ACTIVITY:
Output the data exactly, with every line intact.

*** Opening PROVIDED RECORDS ***

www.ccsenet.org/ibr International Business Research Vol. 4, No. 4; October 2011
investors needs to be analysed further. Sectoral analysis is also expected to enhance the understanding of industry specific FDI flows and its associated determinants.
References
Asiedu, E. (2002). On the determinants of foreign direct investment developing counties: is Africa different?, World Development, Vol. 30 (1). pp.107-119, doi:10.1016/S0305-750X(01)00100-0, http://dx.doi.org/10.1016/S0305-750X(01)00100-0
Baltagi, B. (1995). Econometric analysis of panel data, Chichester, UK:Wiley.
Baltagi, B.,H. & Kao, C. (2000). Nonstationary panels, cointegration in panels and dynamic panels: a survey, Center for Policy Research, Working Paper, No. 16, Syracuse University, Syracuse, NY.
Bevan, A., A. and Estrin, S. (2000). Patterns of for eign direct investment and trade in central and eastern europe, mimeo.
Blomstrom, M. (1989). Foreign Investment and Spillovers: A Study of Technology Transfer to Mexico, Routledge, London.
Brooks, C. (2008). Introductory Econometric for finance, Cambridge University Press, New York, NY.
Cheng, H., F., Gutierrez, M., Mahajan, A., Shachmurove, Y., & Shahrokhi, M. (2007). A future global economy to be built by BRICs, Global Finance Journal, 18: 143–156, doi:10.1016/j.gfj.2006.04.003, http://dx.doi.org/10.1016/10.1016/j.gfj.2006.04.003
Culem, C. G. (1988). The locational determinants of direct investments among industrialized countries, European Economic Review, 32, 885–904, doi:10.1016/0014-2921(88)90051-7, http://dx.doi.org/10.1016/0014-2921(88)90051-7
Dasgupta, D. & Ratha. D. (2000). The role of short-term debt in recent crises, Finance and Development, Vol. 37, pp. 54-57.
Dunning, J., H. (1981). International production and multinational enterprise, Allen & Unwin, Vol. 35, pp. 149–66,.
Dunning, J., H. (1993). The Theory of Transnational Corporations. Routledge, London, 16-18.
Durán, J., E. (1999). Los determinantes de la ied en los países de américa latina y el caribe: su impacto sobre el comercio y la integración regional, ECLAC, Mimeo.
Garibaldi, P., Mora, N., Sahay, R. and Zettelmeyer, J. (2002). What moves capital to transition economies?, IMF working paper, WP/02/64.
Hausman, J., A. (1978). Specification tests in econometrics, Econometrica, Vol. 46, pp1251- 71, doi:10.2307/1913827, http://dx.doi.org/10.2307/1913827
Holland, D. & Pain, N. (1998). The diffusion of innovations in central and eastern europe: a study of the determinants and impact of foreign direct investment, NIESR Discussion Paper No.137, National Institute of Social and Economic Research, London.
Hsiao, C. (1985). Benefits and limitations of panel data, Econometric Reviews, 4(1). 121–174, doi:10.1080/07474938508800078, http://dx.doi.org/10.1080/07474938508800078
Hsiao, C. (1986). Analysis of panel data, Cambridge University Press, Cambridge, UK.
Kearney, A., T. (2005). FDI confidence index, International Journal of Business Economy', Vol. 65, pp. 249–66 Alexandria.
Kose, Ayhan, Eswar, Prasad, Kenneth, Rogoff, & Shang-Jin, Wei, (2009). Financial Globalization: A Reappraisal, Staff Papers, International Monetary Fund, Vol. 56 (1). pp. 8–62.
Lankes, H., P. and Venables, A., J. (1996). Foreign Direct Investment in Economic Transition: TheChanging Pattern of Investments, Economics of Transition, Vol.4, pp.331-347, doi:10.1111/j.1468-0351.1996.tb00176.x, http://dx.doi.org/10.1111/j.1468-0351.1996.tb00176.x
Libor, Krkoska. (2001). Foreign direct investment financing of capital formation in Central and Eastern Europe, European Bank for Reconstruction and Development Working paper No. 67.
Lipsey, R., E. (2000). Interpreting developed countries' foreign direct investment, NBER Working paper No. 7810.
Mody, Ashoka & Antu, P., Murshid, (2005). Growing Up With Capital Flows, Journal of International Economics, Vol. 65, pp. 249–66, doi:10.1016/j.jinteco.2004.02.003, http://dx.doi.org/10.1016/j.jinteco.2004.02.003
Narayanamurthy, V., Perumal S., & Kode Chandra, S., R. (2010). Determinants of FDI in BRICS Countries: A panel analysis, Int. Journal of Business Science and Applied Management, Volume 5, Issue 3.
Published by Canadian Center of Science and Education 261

*** Closing PROVIDED RECORDS ***

YOUR SOLUTION:
www.ccsenet.org/ibr International Business Research Vol. 4, No. 4; October 2011
investors needs to be analysed further. Sectoral analysis is also expected to enhance the understanding of industry specific FDI flows and its associated determinants.
References
Asiedu, E. (2002). On the determinants of foreign direct investment developing counties: is Africa different?, World Development, Vol. 30 (1). pp.107-119, doi:10.1016/S0305-750X(01)00100-0, http://dx.doi.org/10.1016/S0305-750X(01)00100-0
Baltagi, B. (1995). Econometric analysis of panel data, Chichester, UK:Wiley.
Baltagi, B.,H. & Kao, C. (2000). Nonstationary panels, cointegration in panels and dynamic panels: a survey, Center for Policy Research, Working Paper, No. 16, Syracuse University, Syracuse, NY.
Bevan, A., A. and Estrin, S. (2000). Patterns of for eign direct investment and trade in central and eastern europe, mimeo.
Blomstrom, M. (1989). Foreign Investment and Spillovers: A Study of Technology Transfer to Mexico, Routledge, London.
Brooks, C. (2008). Introductory Econometric for finance, Cambridge University Press, New York, NY.
Cheng, H., F., Gutierrez, M., Mahajan, A., Shachmurove, Y., & Shahrokhi, M. (2007). A future global economy to be built by BRICs, Global Finance Journal, 18: 143–156, doi:10.1016/j.gfj.2006.04.003, http://dx.doi.org/10.1016/10.1016/j.gfj.2006.04.003
Culem, C. G. (1988). The locational determinants of direct investments among industrialized countries, European Economic Review, 32, 885–904, doi:10.1016/0014-2921(88)90051-7, http://dx.doi.org/10.1016/0014-2921(88)90051-7
Dasgupta, D. & Ratha. D. (2000). The role of short-term debt in recent crises, Finance and Development, Vol. 37, pp. 54-57.
Dunning, J., H. (1981). International production and multinational enterprise, Allen & Unwin, Vol. 35, pp. 149–66,.
Dunning, J., H. (1993). The Theory of Transnational Corporations. Routledge, London, 16-18.
Durán, J., E. (1999). Los determinantes de la ied en los países de américa latina y el caribe: su impacto sobre el comercio y la integración regional, ECLAC, Mimeo.
Garibaldi, P., Mora, N., Sahay, R. and Zettelmeyer, J. (2002). What moves capital to transition economies?, IMF working paper, WP/02/64.
Hausman, J., A. (1978). Specification tests in econometrics, Econometrica, Vol. 46, pp1251- 71, doi:10.2307/1913827, http://dx.doi.org/10.2307/1913827
Holland, D. & Pain, N. (1998). The diffusion of innovations in central and eastern europe: a study of the determinants and impact of foreign direct investment, NIESR Discussion Paper No.137, National Institute of Social and Economic Research, London.
Hsiao, C. (1985). Benefits and limitations of panel data, Econometric Reviews, 4(1). 121–174, doi:10.1080/07474938508800078, http://dx.doi.org/10.1080/07474938508800078
Hsiao, C. (1986). Analysis of panel data, Cambridge University Press, Cambridge, UK.
Kearney, A., T. (2005). FDI confidence index, International Journal of Business Economy', Vol. 65, pp. 249–66 Alexandria.
Kose, Ayhan, Eswar, Prasad, Kenneth, Rogoff, & Shang-Jin, Wei, (2009). Financial Globalization: A Reappraisal, Staff Papers, International Monetary Fund, Vol. 56 (1). pp. 8–62.
Lankes, H., P. and Venables, A., J. (1996). Foreign Direct Investment in Economic Transition: TheChanging Pattern of Investments, Economics of Transition, Vol.4, pp.331-347, doi:10.1111/j.1468-0351.1996.tb00176.x, http://dx.doi.org/10.1111/j.1468-0351.1996.tb00176.x
Libor, Krkoska. (2001). Foreign direct investment financing of capital formation in Central and Eastern Europe, European Bank for Reconstruction and Development Working paper No. 67.
Lipsey, R., E. (2000). Interpreting developed countries' foreign direct investment, NBER Working paper No. 7810.
Mody, Ashoka & Antu, P., Murshid, (2005). Growing Up With Capital Flows, Journal of International Economics, Vol. 65, pp. 249–66, doi:10.1016/j.jinteco.2004.02.003, http://dx.doi.org/10.1016/j.jinteco.2004.02.003
Narayanamurthy, V., Perumal S., & Kode Chandra, S., R. (2010). Determinants of FDI in BRICS Countries: A panel analysis, Int. Journal of Business Science and Applied Management, Volume 5, Issue 3.
Published by Canadian Center of Science and Education 261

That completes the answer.